Regex: Provide match for beginning of a sentence ignoring new lines-CodePudding

string= "This is a sentence. Micky Mouse"

name= re.compile(f"\.?Micky Mouse")
name_match = name.search(string)
print(name_match)

I want to ensure that a match is only provided if "Micky Mouse" is at the beginning of a new sentence, i.e., only if it follows on a dot "." However, there should also be a match irrespective of any new lines or spacings between "Micky Mouse" and the end of the previous sentence. So the following expression should also provide a match print("This is a sentence. \nMicky Mouse")

CodePudding user response：

You can match optional whitespace chars after the dot:

\.\s*Micky Mouse\b

The pattern matches:

\.\s* Match a dot and optional whitespace chars (that can also match a newline)
Micky Mouse\b Match literally followed by a word boundary

Regex demo

CodePudding user response：

The \s flag matches for all whitespace characters including \n.

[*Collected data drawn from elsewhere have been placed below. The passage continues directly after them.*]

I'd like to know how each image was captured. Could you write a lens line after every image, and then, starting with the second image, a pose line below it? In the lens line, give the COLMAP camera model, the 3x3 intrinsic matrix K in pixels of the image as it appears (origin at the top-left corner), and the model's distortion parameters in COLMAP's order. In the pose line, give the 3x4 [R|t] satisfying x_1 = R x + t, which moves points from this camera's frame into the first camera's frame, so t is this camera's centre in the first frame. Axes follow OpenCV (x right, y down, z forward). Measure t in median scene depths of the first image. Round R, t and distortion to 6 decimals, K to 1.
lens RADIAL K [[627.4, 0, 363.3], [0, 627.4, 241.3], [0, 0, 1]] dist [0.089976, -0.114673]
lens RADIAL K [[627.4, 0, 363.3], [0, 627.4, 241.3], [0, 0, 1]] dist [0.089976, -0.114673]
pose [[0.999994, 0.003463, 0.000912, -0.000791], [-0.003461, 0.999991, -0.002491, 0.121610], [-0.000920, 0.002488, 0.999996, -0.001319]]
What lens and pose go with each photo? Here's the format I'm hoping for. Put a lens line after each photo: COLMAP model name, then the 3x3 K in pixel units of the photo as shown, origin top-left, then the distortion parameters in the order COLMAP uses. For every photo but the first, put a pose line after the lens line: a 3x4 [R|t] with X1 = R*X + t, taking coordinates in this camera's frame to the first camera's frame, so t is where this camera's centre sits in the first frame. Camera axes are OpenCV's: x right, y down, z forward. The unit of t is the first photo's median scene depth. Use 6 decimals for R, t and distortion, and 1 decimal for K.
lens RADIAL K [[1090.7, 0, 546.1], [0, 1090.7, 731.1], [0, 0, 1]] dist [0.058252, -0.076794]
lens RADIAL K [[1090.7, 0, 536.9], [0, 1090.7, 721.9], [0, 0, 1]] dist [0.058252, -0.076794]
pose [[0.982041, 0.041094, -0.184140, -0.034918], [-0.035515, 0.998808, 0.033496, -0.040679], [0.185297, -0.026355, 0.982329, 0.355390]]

Something like the following should do the trick

re.compile(".\s?Mickey Mouse")

CodePudding user response：

In order to be at the beginning of a sentence, and ignore any whitespace differences after it, prepend the match target with (?:^|\.)\s*.

(?:) -> it doesn't create a group
^|\. -> either the beginning of the String ^ or | a literal dot \.
\s* -> any amount of whitespace, including newlines, spaces, tabs, etc.

import re

string= """This is a sentence. Micky Mouse. 
           Micky Mouse again. No Micky Mouse match here."""

pattern = re.compile(f"(?:^|\.)\s*Micky Mouse")
name_match = re.finditer(pattern, string)
print([match.group(0) for match in name_match])

output:

['. Micky Mouse', '. \n           Micky Mouse']